Stan CEO Mike Sneesby has welcomed the new mega-merger between Nine and Fairfax, with the Australian streaming boss confident it will drive "accelerated growth" in a "new media landscape".
Sneesby tells AdNews, the new deal, of which Nine assumes complete control of all Stan assets, will put the company in a stronger position to remain the "leading local streaming service" in Australia.
"It really does position Stan for greater strategic opportunities as this new media landscape begins to unfold," he says.
"For me, a strengthened parent company means we are going to see a continued focus and increased support across the range of our media assets."
Sneesby said the deal would give Stan more access to the "vast amount of group assets", which would help it remain competitive against international players, like CBS and Hayu, who are increasing their presence in this market.

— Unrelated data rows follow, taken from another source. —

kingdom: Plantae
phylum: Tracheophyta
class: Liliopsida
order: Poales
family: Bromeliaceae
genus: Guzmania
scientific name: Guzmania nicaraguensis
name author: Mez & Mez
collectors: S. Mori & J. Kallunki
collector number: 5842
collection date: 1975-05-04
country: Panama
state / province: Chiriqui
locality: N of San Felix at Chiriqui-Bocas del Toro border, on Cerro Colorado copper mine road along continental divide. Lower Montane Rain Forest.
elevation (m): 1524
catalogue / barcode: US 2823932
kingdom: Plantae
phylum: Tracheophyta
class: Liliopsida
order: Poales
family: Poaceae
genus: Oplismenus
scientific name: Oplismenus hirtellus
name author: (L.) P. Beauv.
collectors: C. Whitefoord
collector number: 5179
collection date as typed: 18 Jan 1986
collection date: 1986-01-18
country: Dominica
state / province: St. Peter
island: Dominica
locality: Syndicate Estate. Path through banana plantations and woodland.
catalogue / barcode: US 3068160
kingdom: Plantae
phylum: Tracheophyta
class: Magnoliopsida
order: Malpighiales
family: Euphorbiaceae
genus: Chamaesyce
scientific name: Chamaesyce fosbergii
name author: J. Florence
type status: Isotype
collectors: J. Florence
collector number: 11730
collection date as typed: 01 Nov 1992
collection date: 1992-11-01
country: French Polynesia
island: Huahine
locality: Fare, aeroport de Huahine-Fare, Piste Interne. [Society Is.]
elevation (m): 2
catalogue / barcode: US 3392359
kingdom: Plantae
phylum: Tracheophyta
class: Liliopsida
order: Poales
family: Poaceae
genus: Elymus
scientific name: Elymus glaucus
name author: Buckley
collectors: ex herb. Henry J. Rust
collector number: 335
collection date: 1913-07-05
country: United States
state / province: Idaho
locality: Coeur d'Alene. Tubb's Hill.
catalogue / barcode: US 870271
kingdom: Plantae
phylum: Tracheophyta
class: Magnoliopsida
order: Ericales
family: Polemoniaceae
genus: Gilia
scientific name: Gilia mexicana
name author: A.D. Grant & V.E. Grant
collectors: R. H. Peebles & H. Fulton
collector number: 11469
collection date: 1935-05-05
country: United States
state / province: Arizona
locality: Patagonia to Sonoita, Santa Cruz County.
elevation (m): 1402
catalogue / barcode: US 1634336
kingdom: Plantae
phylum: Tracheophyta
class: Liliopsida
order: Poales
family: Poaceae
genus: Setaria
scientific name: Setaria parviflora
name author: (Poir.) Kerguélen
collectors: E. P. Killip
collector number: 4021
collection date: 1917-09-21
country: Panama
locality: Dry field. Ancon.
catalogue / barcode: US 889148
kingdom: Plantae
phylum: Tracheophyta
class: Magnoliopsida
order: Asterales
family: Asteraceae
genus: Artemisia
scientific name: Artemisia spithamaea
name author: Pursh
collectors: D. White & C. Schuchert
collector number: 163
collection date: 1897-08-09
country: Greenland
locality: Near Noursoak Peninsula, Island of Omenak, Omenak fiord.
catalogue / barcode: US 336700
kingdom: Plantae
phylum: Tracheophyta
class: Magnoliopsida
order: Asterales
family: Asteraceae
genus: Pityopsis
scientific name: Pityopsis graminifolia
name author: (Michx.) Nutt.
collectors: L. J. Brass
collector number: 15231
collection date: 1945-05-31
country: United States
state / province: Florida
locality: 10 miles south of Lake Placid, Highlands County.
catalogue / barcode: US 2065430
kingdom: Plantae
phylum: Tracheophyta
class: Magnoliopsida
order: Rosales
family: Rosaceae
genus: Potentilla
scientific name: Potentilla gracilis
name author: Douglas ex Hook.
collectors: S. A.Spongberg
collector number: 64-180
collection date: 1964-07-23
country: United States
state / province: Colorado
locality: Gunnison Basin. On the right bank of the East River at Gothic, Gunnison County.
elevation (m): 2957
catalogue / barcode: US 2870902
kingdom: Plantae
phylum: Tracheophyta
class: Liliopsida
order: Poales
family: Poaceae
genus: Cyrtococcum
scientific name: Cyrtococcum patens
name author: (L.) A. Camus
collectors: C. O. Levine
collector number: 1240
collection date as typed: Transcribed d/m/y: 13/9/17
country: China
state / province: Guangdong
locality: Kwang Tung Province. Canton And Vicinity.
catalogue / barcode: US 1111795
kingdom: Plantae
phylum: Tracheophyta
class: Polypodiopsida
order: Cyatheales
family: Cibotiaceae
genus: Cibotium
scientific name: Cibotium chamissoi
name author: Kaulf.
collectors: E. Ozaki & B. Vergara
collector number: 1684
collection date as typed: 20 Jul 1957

"When we look at the current landscape in the streaming space locally, it's all international except for us, and this deal allows us to move into a better competitive position," he says.
'We've got a very clear picture on how we think the media landscape is going to unfold and the combination in timing with shareholders and where we are in our growth trajectory with Australian's taking to Stan, is phenomenal."
Sneesby says it certainly won't be "business as usual" for Stan, as the streaming service now looks to build upon its earlier success from this year, reaching the one million subscriber milestone in June.
"I am extremely excited by the deal and I've always said from the early stages of Stan, what's been a huge driver of success has been the level of cooperation have made to this venture independently," he says.
"The sum of it for us is, that stronger our parents are, the better it is for us."
Nine CEO Hugh Marks, who will lead the newly merged entity, said last week Stan and Domain assets, not Fairfax's heritage in independent journalism, were the primary motivator for the merger.
He did, however, explain that Stan and Domain’s financial viability and growth prospects would enable Nine to invest in content and its newsrooms.